** start of SOURCE MATERIAL **

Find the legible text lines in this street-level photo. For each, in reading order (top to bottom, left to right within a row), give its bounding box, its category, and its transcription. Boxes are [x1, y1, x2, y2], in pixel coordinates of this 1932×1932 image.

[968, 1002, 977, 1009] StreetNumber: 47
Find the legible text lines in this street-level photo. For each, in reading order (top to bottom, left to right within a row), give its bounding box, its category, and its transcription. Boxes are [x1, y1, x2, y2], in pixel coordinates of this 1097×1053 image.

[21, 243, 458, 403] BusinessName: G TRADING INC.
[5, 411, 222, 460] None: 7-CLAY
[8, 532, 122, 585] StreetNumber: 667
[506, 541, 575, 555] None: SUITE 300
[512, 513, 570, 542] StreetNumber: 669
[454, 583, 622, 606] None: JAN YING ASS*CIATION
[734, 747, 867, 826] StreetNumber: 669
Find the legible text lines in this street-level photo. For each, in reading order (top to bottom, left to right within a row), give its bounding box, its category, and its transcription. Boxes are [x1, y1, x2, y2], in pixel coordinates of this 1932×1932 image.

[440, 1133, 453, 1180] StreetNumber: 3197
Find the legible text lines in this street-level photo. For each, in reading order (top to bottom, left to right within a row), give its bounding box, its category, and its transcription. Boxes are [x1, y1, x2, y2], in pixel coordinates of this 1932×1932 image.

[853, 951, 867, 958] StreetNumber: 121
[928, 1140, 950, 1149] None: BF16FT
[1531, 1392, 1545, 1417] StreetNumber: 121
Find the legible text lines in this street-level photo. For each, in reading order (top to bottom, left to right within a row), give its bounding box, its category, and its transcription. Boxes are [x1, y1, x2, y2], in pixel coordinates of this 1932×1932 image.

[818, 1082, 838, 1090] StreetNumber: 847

** end of SOURCE MATERIAL **

THE EXERCISE:
Print the items above without any changes, from the line with "this 1097×1053 image." up to and including the final line of the items.

FINISHED TASK:
Find the legible text lines in this street-level photo. For each, in reading order (top to bottom, left to right within a row), give its bounding box, its category, and its transcription. Boxes are [x1, y1, x2, y2], in pixel coordinates of this 1097×1053 image.

[21, 243, 458, 403] BusinessName: G TRADING INC.
[5, 411, 222, 460] None: 7-CLAY
[8, 532, 122, 585] StreetNumber: 667
[506, 541, 575, 555] None: SUITE 300
[512, 513, 570, 542] StreetNumber: 669
[454, 583, 622, 606] None: JAN YING ASS*CIATION
[734, 747, 867, 826] StreetNumber: 669
Find the legible text lines in this street-level photo. For each, in reading order (top to bottom, left to right within a row), give its bounding box, its category, and its transcription. Boxes are [x1, y1, x2, y2], in pixel coordinates of this 1932×1932 image.

[440, 1133, 453, 1180] StreetNumber: 3197
Find the legible text lines in this street-level photo. For each, in reading order (top to bottom, left to right within a row), give its bounding box, its category, and its transcription. Boxes are [x1, y1, x2, y2], in pixel coordinates of this 1932×1932 image.

[853, 951, 867, 958] StreetNumber: 121
[928, 1140, 950, 1149] None: BF16FT
[1531, 1392, 1545, 1417] StreetNumber: 121
Find the legible text lines in this street-level photo. For each, in reading order (top to bottom, left to right within a row), give its bounding box, its category, and its transcription. Boxes are [x1, y1, x2, y2], in pixel coordinates of this 1932×1932 image.

[818, 1082, 838, 1090] StreetNumber: 847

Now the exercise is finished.